Muhonen T, Jantunen I, Pertovaara H, Voutilainen L, Maiche A, Blomqvist C, Pyrhönen S, Kellokumpu-Lehtinen P
Department of Radiotherapy and Oncology, Helsinki University Central Hospital, Finland.
Am J Clin Oncol. 1996 Jun;19(3):232-4. doi: 10.1097/00000421-199606000-00004.

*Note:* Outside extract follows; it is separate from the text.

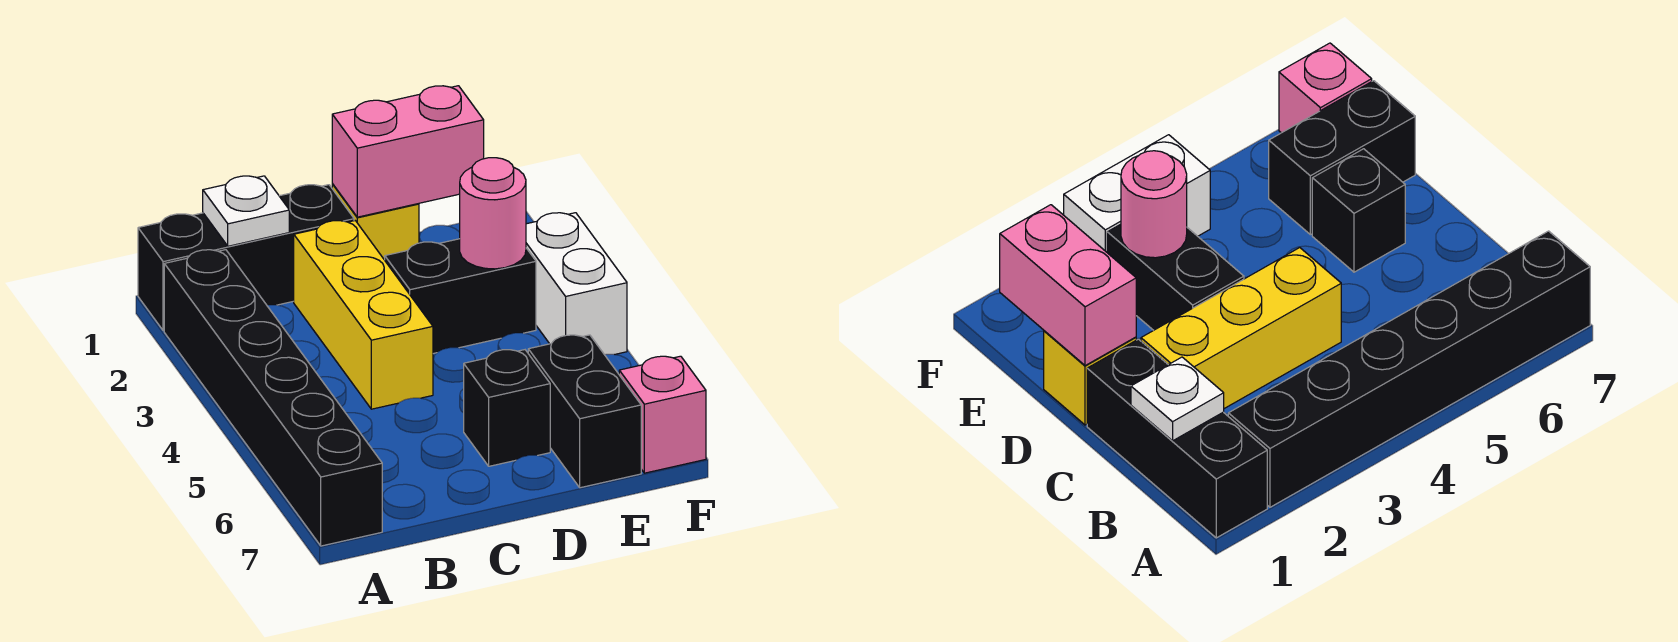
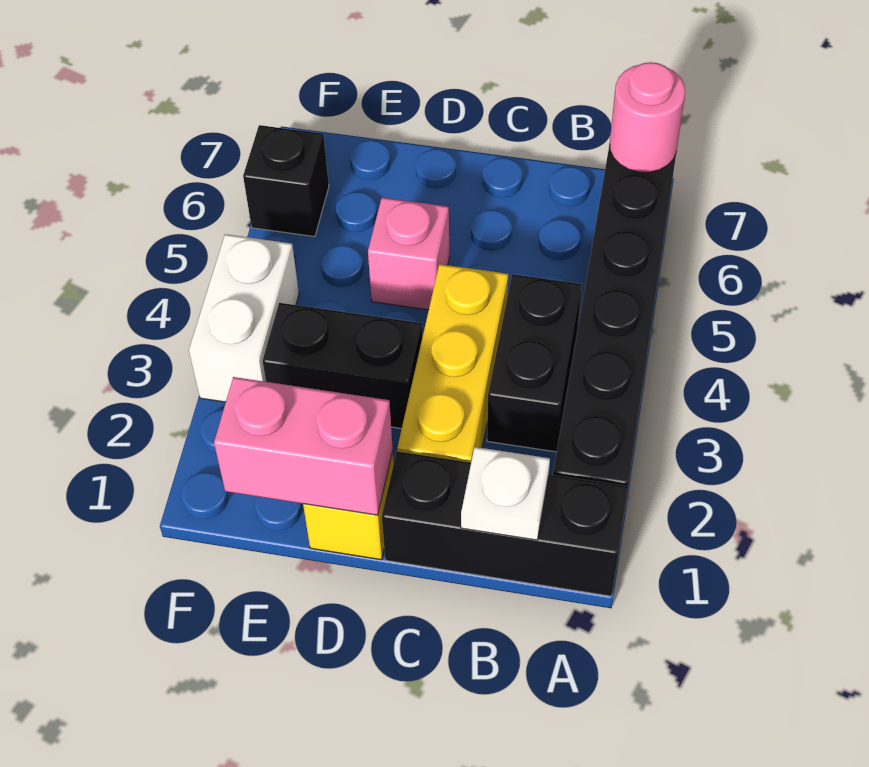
black 1x1 brick [464,350,550,466] -> black 1x1 brick moved to [243,125,329,237]
pink 1x1 round brick [460,158,526,269] -> pink 1x1 round brick moved to [610,62,685,172]
black 1x2 brick [528,335,641,488] -> black 1x2 brick moved to [487,274,582,452]
pink 1x1 brick [619,356,706,473] -> pink 1x1 brick moved to [368,198,449,310]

Patients with metastatic breast cancer were randomly assigned to receive as second-line chemotherapy either MMM (mitomycin 8 mg/m2 day 1; mitoxantrone 8 mg/m2 days 1 and 22; methotrexate 35 mg/m2 days 1 and 22) alone or in combination with filgrastim (5 micrograms/kg s.c. days 4-17, 24-37). The courses were repeated every 42 days for a maximum of six courses. Thirty-one patients are evaluable for safety and efficacy. The 16 patients in the filgrastim arm received a total of 42 cycles compared with 34 cycles in the 15 control patients. Tumor responses were few in both patient groups (one partial response in the filgrastim group and two partial responses in control group). Nevertheless, a difference in survival was seen (filgrastim median 10.7 months, control median 6.5 months; p = 0.02 log rank). The treatment was well tolerated. Doses were reduced six times in the filgrastim arm and eleven times in the control arm. Grade IV neutropenia was seen in four patients in the filgrastim arm and in twelve patients in the control arm. The observed survival benefit needs to be confirmed in a larger patient group.
转移性乳腺癌患者被随机分配接受二线化疗,要么单独使用MMM方案(丝裂霉素8mg/m²,第1天;米托蒽醌8mg/m²,第1天和第22天;甲氨蝶呤35mg/m²,第1天和第22天),要么联合非格司亭(5μg/kg皮下注射,第4 - 17天、第24 - 37天)。疗程每42天重复一次,最多进行六个疗程。31例患者可进行安全性和疗效评估。非格司亭组的16例患者共接受了42个周期的治疗,而15例对照组患者接受了34个周期的治疗。两组患者的肿瘤反应均较少(非格司亭组1例部分缓解,对照组2例部分缓解)。然而,观察到了生存差异(非格司亭组中位生存期10.7个月,对照组中位生存期6.5个月;对数秩检验p = 0.02)。该治疗耐受性良好。非格司亭组剂量降低了6次,对照组剂量降低了11次。非格司亭组有4例患者出现IV级中性粒细胞减少,对照组有12例患者出现IV级中性粒细胞减少。观察到的生存获益需要在更大规模的患者群体中得到证实。